▶ **EXCERPTED DATA**
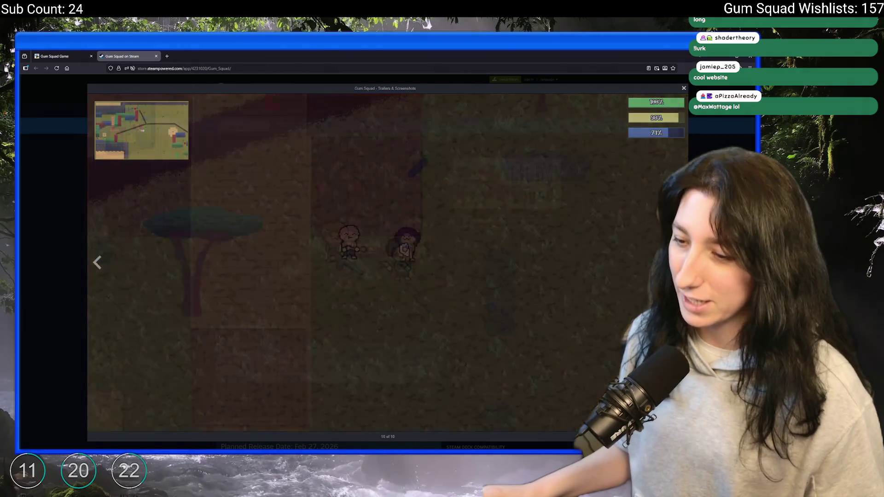
pyautogui.press('Escape')
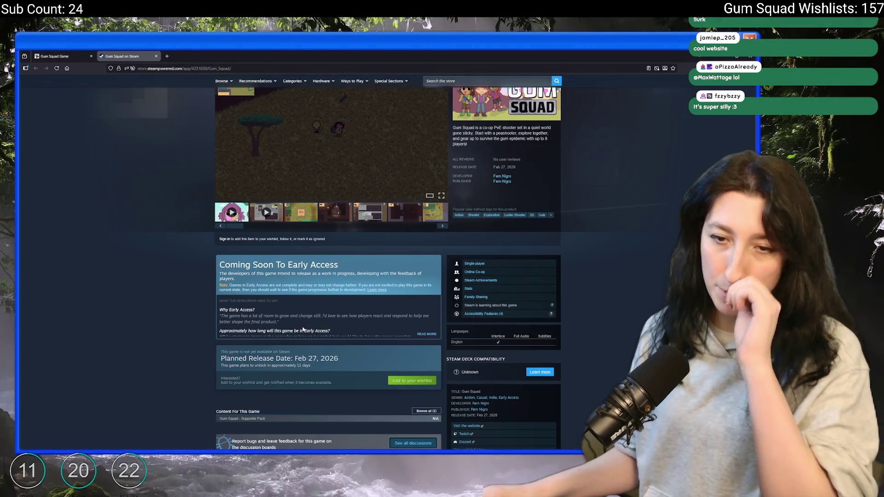
# Return to the running test build and enlarge its window.
pyautogui.scroll(3, 59, 234)
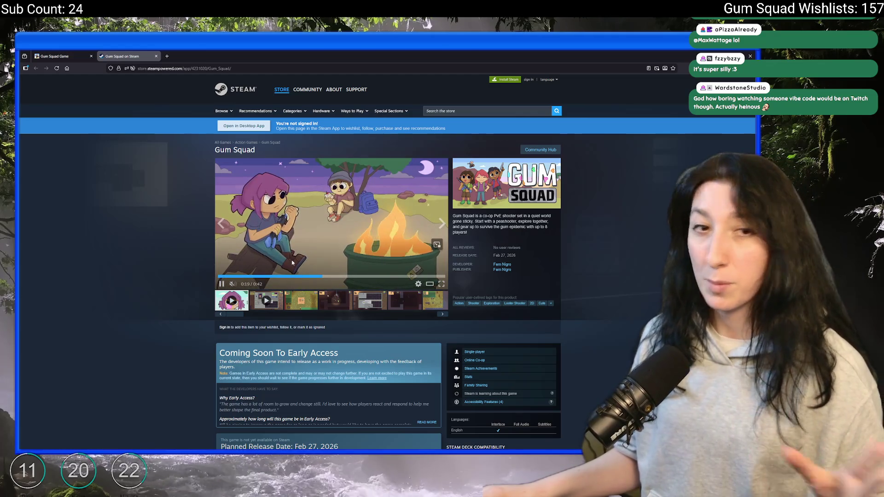
pyautogui.press('ctrl+Tab')
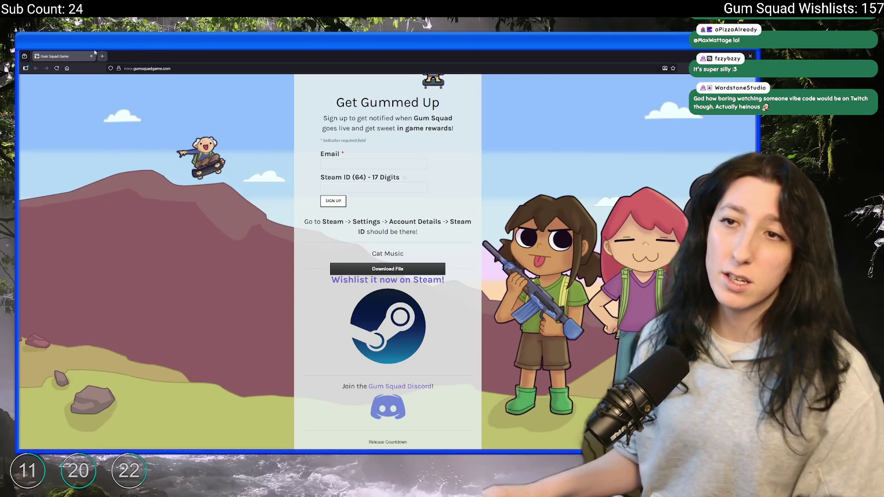
pyautogui.press('alt+Tab')
pyautogui.doubleClick(427, 153)
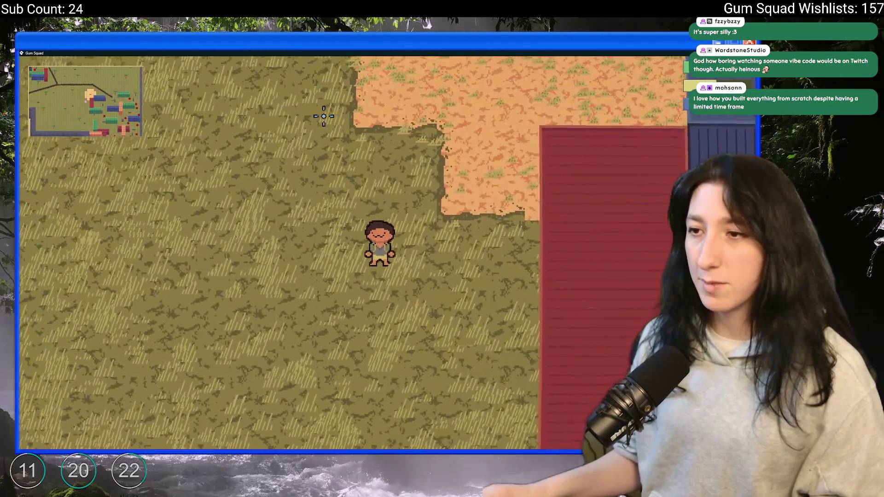
# Move the game window lower and press X in Gum Squad to pop a floating 12.
pyautogui.moveTo(339, 55)
pyautogui.mouseDown()
pyautogui.moveTo(343, 337)
pyautogui.moveTo(340, 55)
pyautogui.moveTo(393, 388)
pyautogui.moveTo(400, 219)
pyautogui.mouseUp()
pyautogui.click(426, 197)
pyautogui.press('alt+Tab')
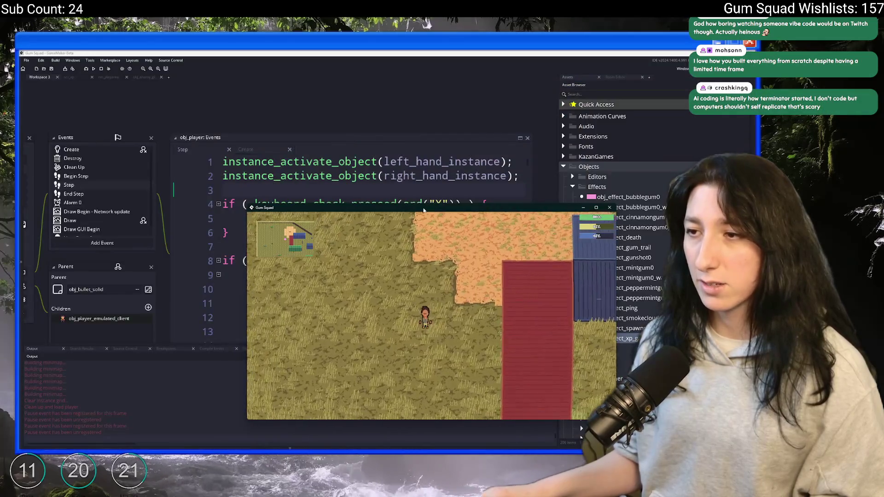
pyautogui.press('x')
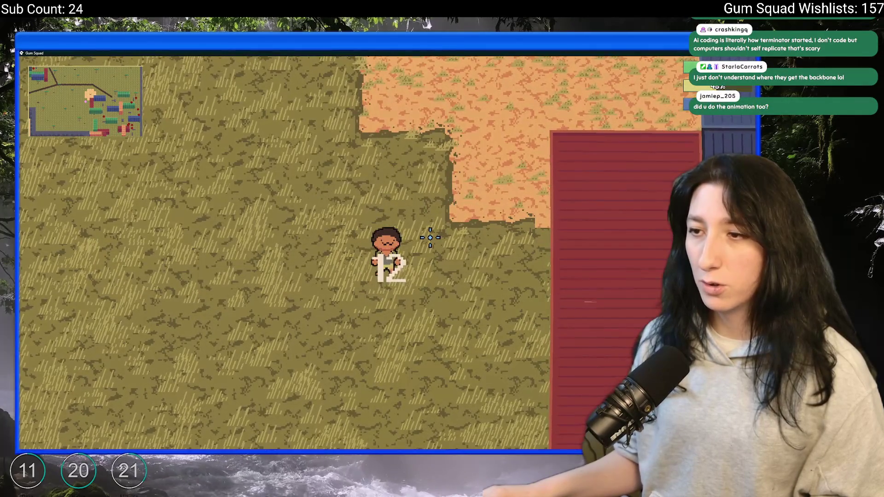
# Shrink the game window and return to GameMaker's xp popup Draw code.
pyautogui.moveTo(317, 53); pyautogui.dragTo(317, 141)
pyautogui.press('alt+Tab')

▶ **PROBLEM TO SOLVE**
Print exactly, with no pictures, the lines above from the one that holds "pyautogui.doubleClick(427, 153)" through the one that holds "pyautogui.mouseUp()", both of them included.

▶ **RESULT OF THE EXERCISE**
pyautogui.doubleClick(427, 153)
# Move the game window lower and press X in Gum Squad to pop a floating 12.
pyautogui.moveTo(339, 55)
pyautogui.mouseDown()
pyautogui.moveTo(343, 337)
pyautogui.moveTo(340, 55)
pyautogui.moveTo(393, 388)
pyautogui.moveTo(400, 219)
pyautogui.mouseUp()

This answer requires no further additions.